Наверное, ответ заключался в том, что я постоянно баловал Дуру, покупал ей вещи, помогал по домашним делам, тогда как Стас вечно где-то пропадал. Слушал и никогда её не перебивал, совершенно ясно ощущая, что Дура обладает вселенской истиной, которая недоступна всем ныне живущим мудрецам.
Поэтому я скромно ответил:
— Я по-прежнему не знаю.
Дура вздохнула и обиженно, как будто я не понимаю самых простых вещей, сказала:
— У тебя чёлочка очень красивая.
— Чёлочка? — недоумённо спросил я.
— Да, она мне больше всего в тебе нравится.
Её тонкие пальчики теперь теребили не только мои волосы, но и мысли. Она это всерьёз? Я правда для неё всего лишь чёлочка? Это был настоящий удар, ведь напевая дифирамбы Дуре, тайно я считал себя намного умнее Маши. Я мнил себя покровителем и защитником, владельцем её сокровенной тайны. Печальным рыцарем при прекрасной даме. Но...
— А ты её каким шампунем моешь?
Неужто всё это было ради какой-то чёлочки? Неужто из-за неё одной!?

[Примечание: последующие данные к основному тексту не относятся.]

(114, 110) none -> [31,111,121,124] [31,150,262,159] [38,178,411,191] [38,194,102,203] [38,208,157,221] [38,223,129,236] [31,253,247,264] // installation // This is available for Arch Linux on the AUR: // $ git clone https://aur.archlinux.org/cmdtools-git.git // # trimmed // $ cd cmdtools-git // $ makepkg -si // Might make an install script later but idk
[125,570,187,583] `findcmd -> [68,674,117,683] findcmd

— Если бы у Стасика была бы такая чёлочка, я бы его так любила!
В запальчивой гордости я счёл себя умнее Дуры, тогда как в действительности она просто обвела меня вокруг пальца. Её сети невидимы и прочны, и если бы я тогда любил Дуру, то, поднявшись с дивана, непременно вышел бы не через дверь, а через балкон. К счастью, я никогда не совершал такой ошибки.

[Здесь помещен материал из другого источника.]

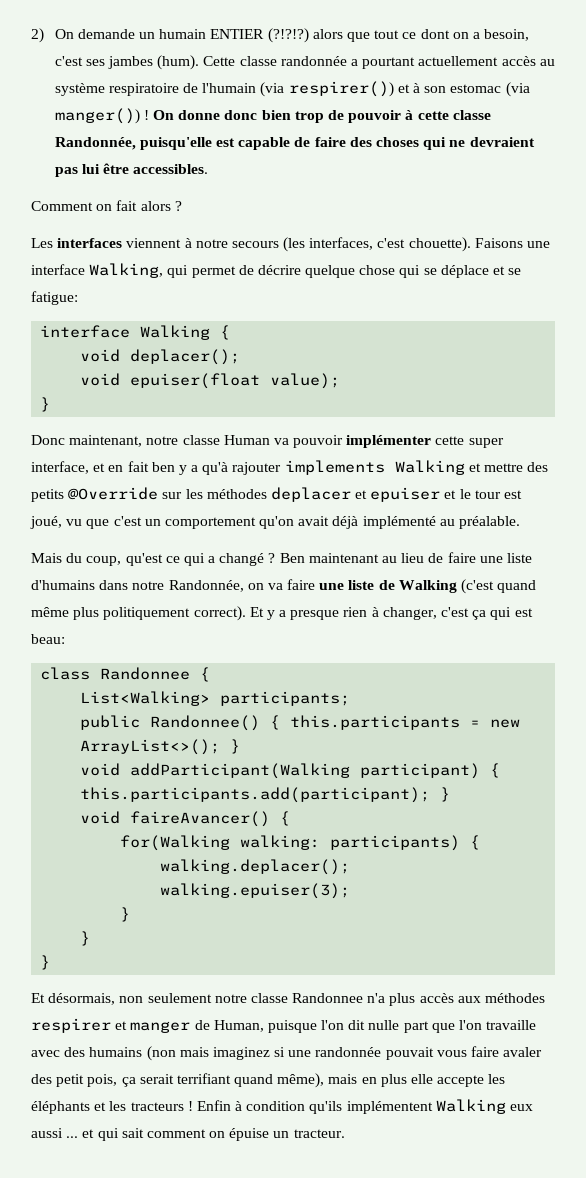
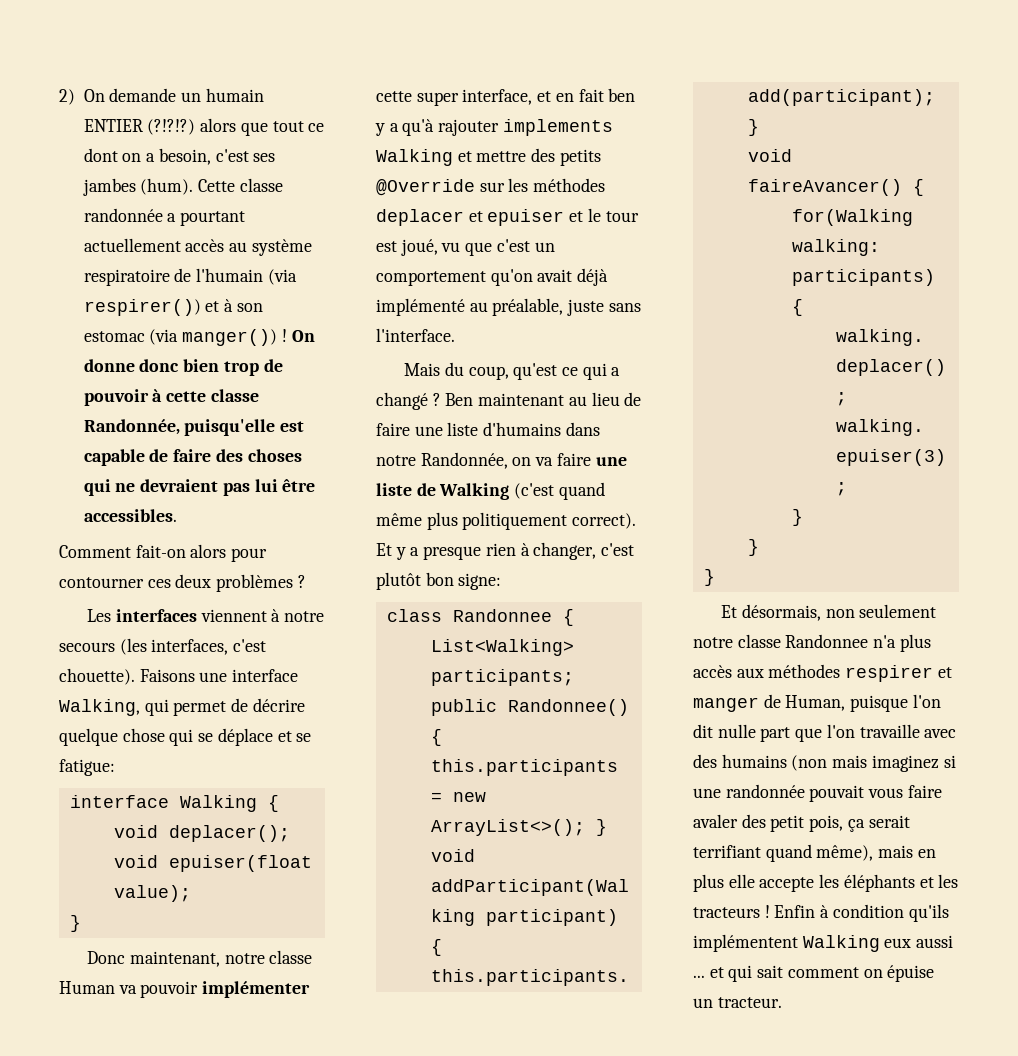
[96,200,171,211] on fait alors -> [135,544,268,562] [59,574,294,592] fait-on alors pour contourner ces deux problèmes
[459,516,521,529] préalable. -> [492,298,641,316] [376,328,455,342] préalable, juste sans l'interface.
[472,607,533,620] [31,634,65,644] ça qui est beau: -> [376,572,502,590] plutôt bon signe:

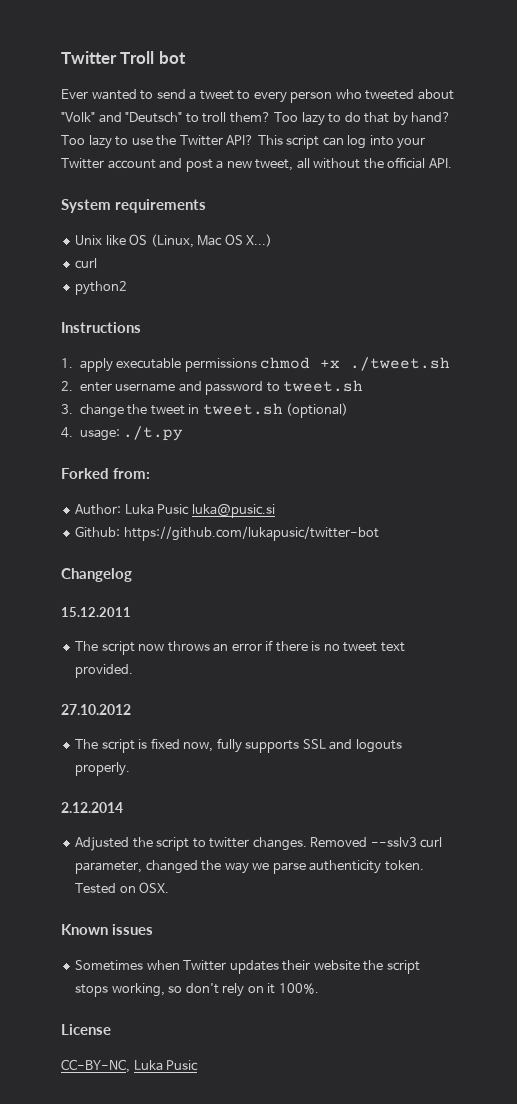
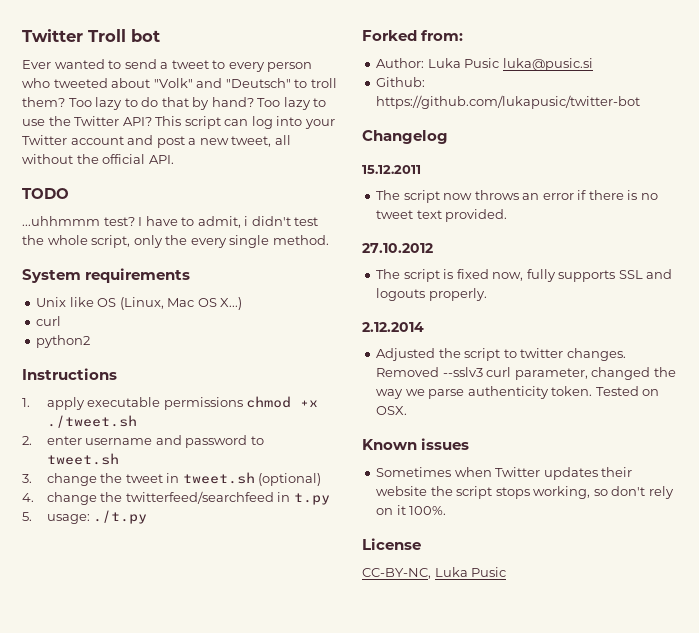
(452, 163) none -> [22,188,69,199] [22,216,319,228] [22,235,329,248] // TODO // ...uhhmmm test? I have to admit, i didn't test the whole script, only the every single method.
(73, 432) none -> [46,491,330,505] [22,512,32,521] change the twitterfeed/searchfeed in t.py // 5.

Просто в припадке гордыни я решил, что могу быть умнее Дуры.
Недавно я случайно проходил мимо своего старого дома. Он, засыпая, почти свалился на бок и его теперь поддерживали железные подпорки. Осенние лужи выплакали глаза, и в них отражалась покрашенная в белый цвет стена. На ней синей краской кто-то вывел надпись: "Дура, ты куда!?".
Я сразу узнал почерк Стаса — острый, как обломки стекла. Как я и думал, Дура ушла от него, чего он так и не смог ей простить. Зато он простил меня, так никому и не раскрыв причину падения с моста. Наверное, написал пару непонятных стихотворений, где намекал Дуре о плохом соседе снизу. Но дело ведь было совсем не во мне! К сожалению, Стас не смог разгадать Машкиной голубиной натуры, которой не нужен покой, а внезапная и чудная смерть в неведомом полёте.
Поэтому Машка больше не светилась в окне последнего этажа. Куда и зачем теперь скользит Дура? Пожалуй, это известно только ей. Где она? С кем? Это не важно. Главное, что где-то по-прежнему легко касаются земли тоненькие ножки в пуантах и хрупкие пальцы, будто сделанные из кусочка луны, слегка теребят чьи-то волосы.
Надеюсь Дура, вспоминая меня, улыбается, ведь если девушка грустит, то значит когда-то она напрасно меня залила.